## Exercise text

--- START ---

While it seems weird comparing to a 'conventional' CPU renderer without showing how that was implemented, these measurements should be quite typical and are mostly here to show the contrast.

Dragons	CPU-Driven w/o Culling		GPU-Driven + Culling
	CPU	Draw	CPU	Draw	Cull
27'000	2.9ms	22.2ms	120.1μs	30.7μs	9.3ms

Forward Clustered Shading

A classical forward renderer suffers from some issues, the biggest usually being overdraw. An overdrawn fragment is both wasted work, as well as inefficient usage of the GPU fill rate. As each fragment is being rendered in a forward-fashion, costly lighting calculation occurs for fragments which will not be seen. Historically, deferred rendering has been proposed to solve this. By rendering only albedo, normals and other properties per-object, and later shading by pixel, the shading is only performed on every visible fragment. While this solves overdraw, deferred shading comes with other issues relating to bandwidth as well as anti-aliasing.

The issue of overdraw can be handled in many ways, like performing an early depth-only pass or by triangle reordering. Here I focused on lessening the overdraw impact by reducing the cost of fragment shading. We will use what's called Clustered Shading to reduce the cost of shading. In this case, it felt both interesting to try out an advanced technique, while also seeming to fit really well into the GPU-Driven structure we already have outlined. We are already bindless, and already keep the lights on the GPU, so why not?

--- END ---

## Task requirements
a - In the rendering text above, list every timing figure in the dragon table, each with the column heading it falls under.
b - State whether each statement agrees with the rendering text, answering yes or no and quoting the words that decide it.
(i) Deferred rendering performs shading only on visible fragments.
(ii) The author tackled overdraw by adding an early depth-only pass.
(iii) The lights are already kept on the GPU.
c - Carry on the text about GPU-driven rendering and clustered shading from its final sentence.

## The data
--- START ---

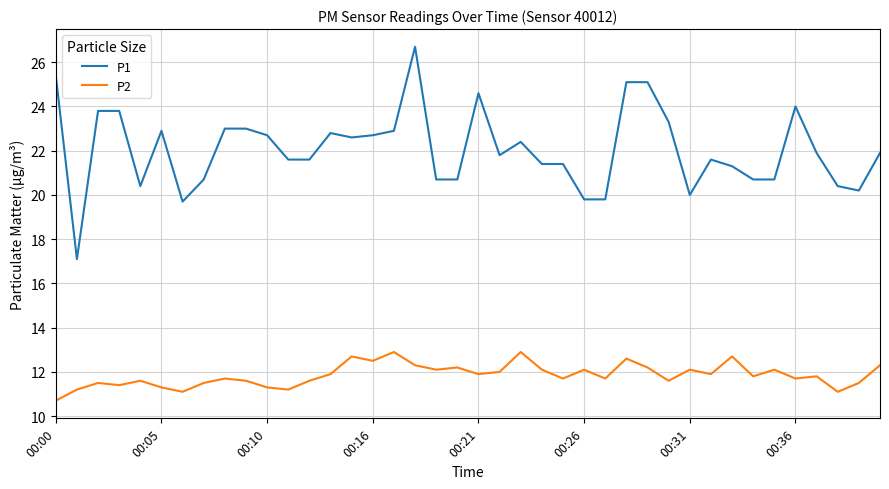

True or false: P2 has more than 2 points higher than both neighbors.

True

--- END ---

## Answers given
a -
- 2.9ms: CPU-Driven w/o Culling, CPU
- 22.2ms: CPU-Driven w/o Culling, Draw
- 120.1μs: GPU-Driven + Culling, CPU
- 30.7μs: GPU-Driven + Culling, Draw
- 9.3ms: GPU-Driven + Culling, Cull

b -
(i) Yes: "the shading is only performed on every visible fragment."
(ii) No: "Here I focused on lessening the overdraw impact by reducing the cost of fragment shading."
(iii) Yes: "already keep the lights on the GPU"

c -
Clustered shading is a method to reduce lighting calculations by reducing the number of lights that are tested against each fragment. The method works by splitting the view frustum into frustum shaped boxes called clusters (or froxels) and assigning the lights to the clusters based on their influence radius. When shading, each fragment can look up the containing cluster and only calculate shading using those lights. This means that clusters with no lights perform no lighting calculations.

The froxels are in reality skewed frustums, but will be simplified to AABBs in view space. While this is incorrect (some fragments end up in 2 clusters!), it makes the intersection calculations cheaper and is not a problem in reality.

Many design decisions were inspired by the Doom lectures @ SIGGRAPH (Rendering The Hellscape Of Doom Eternal and The Devil Is In The Details). Interestingly, they reuse the clustering method for other influence-volume systems like decals and light probes. I would love to dive deeper into this!

We will introduce 3 new buffers for clustering; Cluster Buffer, Cluster Items Buffer and the Light Buffer. The light buffer contains all the scenes point-lights (or can be expanded to all lights which has an influence volume). The cluster buffer contains the actual clusters, which will be a fixed set. The cluster items buffer is used as an indirection for the clusters reference to lights.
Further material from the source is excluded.